C’est comme si mon cerveau cognitif et mon cerveau émotionnel menaient une lutte de pouvoir : lequel va me diriger ? Quand le cognitif a l’ascendant, je me sens plus calme et lucide. Je suis prête à quitter cet homme qui n’est pas pour moi et j’ai même l’impression que, non seulement je ne vais pas souffrir, mais qu’en plus je vais être soulagée. Mais il suffit d’un mot de sa part, d’une promesse, d’une allusion à un futur possible pour que l’émotionnel m’envahisse. Ensuite, je me sens à nouveau moche et humiliée. Tous ces combats me fatiguent énormément ; l’énergie que j’y laisse nuit à la vraie vie qui est la mienne : ma fille, mon travail.
Après, il y a toujours un moment où cet homme-là repart sur une autre route et me laisse, détruite, épuisée, en manque. En manque?c’est exactement le terme. Il y a 3 ans, j’ai rencontré un homme marié alors que je l’étais moi-même. Peu importe ce qui s’est passé entre nous ; le plus important c’est ce que je ressentais à ce moment-là. J’avais vraiment l’impression d’être droguée. Je savais que ça me faisait du mal et pourtant je continuais. Je disais à ceux qui m’incitaient à mettre un terme à cette relation : "Vous ne comprenez pas ? Je n’y arrive pas !" C’est comme s’il suffisait de dire à un héroïnomane : arrête, c’est pas bon pour toi ?
Personne ne me croyait. Pour eux, ce n’était qu’une question de volonté et cela me culpabilisait énormément. Aujourd’hui, je sais que je n’avais pas à culpabiliser parce que ces situations dangereuses dans lesquelles je me mettais s’expliquaient par des processus psychiques compliqués, trouvant leur origine dans des "défauts" de construction de Vie, de moi.

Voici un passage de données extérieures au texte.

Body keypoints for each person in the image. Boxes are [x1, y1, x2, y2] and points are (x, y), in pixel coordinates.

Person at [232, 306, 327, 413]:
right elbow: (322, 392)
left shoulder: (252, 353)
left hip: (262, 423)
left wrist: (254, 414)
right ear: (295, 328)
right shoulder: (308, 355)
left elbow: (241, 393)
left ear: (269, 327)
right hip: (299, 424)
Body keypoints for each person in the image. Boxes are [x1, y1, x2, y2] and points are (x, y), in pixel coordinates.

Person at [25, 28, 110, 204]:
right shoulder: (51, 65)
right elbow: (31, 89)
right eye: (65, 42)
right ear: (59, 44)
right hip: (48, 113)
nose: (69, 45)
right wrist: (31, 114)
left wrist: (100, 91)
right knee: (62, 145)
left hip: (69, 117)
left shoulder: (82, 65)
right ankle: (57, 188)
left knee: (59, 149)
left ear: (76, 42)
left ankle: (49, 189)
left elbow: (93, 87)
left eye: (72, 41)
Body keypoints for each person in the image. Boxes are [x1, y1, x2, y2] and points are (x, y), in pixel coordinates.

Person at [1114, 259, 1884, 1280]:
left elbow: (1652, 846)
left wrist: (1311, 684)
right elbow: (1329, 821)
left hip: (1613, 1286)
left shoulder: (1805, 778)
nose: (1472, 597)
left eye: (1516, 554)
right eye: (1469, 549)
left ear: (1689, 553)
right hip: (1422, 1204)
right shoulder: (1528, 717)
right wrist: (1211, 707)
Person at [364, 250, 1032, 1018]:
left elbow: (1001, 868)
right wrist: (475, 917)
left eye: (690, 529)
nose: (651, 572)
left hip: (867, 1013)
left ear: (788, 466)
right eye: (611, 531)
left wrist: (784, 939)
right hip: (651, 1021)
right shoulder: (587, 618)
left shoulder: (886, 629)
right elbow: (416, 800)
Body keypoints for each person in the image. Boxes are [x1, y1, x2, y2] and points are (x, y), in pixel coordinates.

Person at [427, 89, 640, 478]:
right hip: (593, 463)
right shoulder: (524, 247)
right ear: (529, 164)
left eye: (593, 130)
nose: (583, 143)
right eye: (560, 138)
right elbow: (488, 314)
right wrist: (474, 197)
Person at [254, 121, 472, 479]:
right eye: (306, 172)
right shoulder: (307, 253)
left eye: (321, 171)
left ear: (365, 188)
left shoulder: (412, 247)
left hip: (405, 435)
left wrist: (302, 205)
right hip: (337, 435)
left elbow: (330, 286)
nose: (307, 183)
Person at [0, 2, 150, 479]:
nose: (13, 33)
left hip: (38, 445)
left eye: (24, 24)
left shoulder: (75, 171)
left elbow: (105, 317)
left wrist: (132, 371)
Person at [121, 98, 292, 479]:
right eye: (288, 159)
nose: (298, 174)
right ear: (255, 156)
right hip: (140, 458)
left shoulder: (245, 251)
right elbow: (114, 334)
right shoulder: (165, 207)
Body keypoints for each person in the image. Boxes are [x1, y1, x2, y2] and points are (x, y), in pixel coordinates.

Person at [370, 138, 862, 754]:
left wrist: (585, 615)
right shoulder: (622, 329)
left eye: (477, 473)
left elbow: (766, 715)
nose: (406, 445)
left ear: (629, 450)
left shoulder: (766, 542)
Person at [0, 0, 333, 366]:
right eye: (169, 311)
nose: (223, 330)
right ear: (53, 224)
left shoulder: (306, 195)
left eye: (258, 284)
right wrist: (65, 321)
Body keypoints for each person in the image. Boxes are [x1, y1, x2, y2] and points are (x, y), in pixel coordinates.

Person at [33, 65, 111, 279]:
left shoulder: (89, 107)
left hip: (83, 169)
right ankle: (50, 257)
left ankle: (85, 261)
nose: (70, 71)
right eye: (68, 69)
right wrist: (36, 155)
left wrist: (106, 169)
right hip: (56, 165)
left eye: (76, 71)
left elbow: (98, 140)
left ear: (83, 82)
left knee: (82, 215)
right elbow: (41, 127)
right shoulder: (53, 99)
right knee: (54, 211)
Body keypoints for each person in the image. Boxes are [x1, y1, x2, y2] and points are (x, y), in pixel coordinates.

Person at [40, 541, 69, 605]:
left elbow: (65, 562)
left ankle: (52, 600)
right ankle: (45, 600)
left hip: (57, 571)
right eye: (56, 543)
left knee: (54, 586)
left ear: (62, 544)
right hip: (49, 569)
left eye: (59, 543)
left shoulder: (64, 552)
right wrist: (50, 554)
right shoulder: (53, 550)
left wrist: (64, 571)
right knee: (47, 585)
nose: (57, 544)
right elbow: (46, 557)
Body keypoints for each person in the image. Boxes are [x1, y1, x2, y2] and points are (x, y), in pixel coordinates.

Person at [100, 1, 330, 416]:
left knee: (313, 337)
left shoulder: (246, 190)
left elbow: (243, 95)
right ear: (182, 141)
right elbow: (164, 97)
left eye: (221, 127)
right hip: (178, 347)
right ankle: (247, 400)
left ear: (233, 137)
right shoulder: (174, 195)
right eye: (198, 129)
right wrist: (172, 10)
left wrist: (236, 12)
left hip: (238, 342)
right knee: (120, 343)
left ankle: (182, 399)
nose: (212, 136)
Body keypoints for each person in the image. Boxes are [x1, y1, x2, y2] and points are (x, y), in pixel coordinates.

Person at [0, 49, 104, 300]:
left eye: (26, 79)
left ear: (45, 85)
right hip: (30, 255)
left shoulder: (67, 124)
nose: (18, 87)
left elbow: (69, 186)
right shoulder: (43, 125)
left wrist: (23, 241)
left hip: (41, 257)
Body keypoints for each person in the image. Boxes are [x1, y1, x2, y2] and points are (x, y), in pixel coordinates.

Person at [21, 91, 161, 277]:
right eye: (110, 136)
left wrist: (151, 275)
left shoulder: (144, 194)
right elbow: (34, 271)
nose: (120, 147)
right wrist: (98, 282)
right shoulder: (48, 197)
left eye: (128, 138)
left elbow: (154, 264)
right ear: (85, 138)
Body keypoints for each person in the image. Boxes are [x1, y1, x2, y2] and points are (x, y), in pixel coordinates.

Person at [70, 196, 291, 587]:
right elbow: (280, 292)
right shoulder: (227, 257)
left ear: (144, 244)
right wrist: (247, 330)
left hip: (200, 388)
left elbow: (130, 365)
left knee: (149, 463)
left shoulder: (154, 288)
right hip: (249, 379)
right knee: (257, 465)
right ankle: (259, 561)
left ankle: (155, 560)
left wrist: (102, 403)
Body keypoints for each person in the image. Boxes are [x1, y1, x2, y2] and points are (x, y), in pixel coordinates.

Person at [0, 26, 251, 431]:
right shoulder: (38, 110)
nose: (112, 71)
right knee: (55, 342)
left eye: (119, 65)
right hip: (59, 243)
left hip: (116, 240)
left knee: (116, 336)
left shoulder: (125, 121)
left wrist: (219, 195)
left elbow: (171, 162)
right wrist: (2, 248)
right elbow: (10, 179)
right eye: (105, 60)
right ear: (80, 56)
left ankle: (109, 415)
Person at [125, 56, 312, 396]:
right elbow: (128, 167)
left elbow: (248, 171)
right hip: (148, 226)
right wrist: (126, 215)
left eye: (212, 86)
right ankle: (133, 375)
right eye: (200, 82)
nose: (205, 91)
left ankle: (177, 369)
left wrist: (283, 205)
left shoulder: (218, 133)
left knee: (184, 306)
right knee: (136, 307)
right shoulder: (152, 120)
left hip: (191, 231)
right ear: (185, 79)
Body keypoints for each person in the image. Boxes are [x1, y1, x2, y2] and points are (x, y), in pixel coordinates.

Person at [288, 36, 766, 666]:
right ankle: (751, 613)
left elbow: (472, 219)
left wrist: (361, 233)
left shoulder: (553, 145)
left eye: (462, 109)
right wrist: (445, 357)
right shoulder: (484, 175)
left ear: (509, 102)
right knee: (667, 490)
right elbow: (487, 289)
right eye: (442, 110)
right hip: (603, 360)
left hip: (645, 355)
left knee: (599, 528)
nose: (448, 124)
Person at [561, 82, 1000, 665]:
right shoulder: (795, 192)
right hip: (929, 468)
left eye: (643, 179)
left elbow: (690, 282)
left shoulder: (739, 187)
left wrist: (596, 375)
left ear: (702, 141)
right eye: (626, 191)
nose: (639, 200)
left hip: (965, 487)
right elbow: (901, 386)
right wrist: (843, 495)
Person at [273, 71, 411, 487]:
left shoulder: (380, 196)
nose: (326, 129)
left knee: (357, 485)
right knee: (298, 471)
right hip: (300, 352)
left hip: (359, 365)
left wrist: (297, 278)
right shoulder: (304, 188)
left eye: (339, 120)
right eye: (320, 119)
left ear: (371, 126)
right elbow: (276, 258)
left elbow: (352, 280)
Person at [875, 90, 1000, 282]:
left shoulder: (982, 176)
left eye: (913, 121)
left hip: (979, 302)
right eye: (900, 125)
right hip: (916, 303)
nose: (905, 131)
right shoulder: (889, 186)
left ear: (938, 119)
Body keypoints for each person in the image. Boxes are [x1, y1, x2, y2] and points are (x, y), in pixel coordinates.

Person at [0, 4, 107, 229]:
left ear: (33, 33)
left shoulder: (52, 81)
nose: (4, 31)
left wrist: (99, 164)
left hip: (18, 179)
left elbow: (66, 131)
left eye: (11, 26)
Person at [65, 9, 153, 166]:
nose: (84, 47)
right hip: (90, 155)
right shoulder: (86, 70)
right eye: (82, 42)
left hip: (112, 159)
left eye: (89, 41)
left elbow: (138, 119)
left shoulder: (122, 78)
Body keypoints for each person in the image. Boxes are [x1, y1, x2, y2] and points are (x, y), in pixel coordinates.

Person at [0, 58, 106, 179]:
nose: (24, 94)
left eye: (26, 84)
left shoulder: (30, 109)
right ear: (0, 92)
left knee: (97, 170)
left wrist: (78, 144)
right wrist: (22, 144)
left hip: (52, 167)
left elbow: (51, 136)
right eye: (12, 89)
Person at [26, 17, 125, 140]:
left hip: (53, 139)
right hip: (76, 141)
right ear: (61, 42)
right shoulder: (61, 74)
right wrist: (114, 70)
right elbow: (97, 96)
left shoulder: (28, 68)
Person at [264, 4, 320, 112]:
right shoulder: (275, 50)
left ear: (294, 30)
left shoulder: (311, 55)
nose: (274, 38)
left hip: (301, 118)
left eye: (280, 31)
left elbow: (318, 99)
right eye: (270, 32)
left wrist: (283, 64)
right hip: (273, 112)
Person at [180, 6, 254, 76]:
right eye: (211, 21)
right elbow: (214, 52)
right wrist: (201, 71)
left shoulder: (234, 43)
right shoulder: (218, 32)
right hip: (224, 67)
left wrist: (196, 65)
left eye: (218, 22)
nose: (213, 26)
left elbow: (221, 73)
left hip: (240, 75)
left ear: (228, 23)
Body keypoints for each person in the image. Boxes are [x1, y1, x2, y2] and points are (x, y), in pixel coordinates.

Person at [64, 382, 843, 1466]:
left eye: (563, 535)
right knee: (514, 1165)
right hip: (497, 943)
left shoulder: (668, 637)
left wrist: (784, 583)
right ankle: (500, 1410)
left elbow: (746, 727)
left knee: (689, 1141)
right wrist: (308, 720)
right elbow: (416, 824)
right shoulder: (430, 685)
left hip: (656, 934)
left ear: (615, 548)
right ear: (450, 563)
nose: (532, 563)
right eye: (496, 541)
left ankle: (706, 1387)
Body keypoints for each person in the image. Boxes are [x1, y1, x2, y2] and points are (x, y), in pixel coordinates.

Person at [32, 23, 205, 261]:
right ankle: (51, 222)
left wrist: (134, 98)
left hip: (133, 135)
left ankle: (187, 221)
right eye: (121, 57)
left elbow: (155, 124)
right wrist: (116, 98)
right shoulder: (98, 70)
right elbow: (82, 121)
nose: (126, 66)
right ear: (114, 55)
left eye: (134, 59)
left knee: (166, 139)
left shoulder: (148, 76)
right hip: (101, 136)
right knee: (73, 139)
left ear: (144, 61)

Maintenant, je sais qu’il me faut fuir à tout prix ces situations à haut risque, j’ai conscience de cette fragilité. On en revient toujours à la drogue : un ancien drogué sait qu’il n’est jamais à l’abri d’une rechute alors il doit être très vigilant. . Par ailleurs, avec le traitement à base de thymorégulateurs et grâce au travail de compréhension de ce que je suis, je me sens désormais suffisamment forte pour ne plus aller dans le mur. Je commence à m’estimer suffisamment pour refuser toute humiliation et toute manipulation. Je me projette enfin dans le futur ; je ne réagis plus en fonction de ce qui serait bon tout de suite sans me préoccuper du reste. J’aspire aujourd’hui à une vie harmonieuse. Je veux pouvoir me coucher le soir sans colère ni dégoût de moi. Je veux vivre sereinement et pleinement en consacrant mon énergie à ce qui est bon pour moi, ce qui me remplit. Ce que je désire le plus ardemment c’est d’être calme.
Le calme après la tempête ?
Il pleuvra sûrement encore mais je ne veux plus d’ouragan dans ma vie. Les travaux de réfection sont ensuite beaucoup trop chers et épuisants. Aujourd’hui, avant de sortir, je regarde par la fenêtre. Si le ciel est gris, je prends un parapluie. S’il est bleu, je prends mes lunettes de soleil. S’il est trop menaçant, je ne sors pas.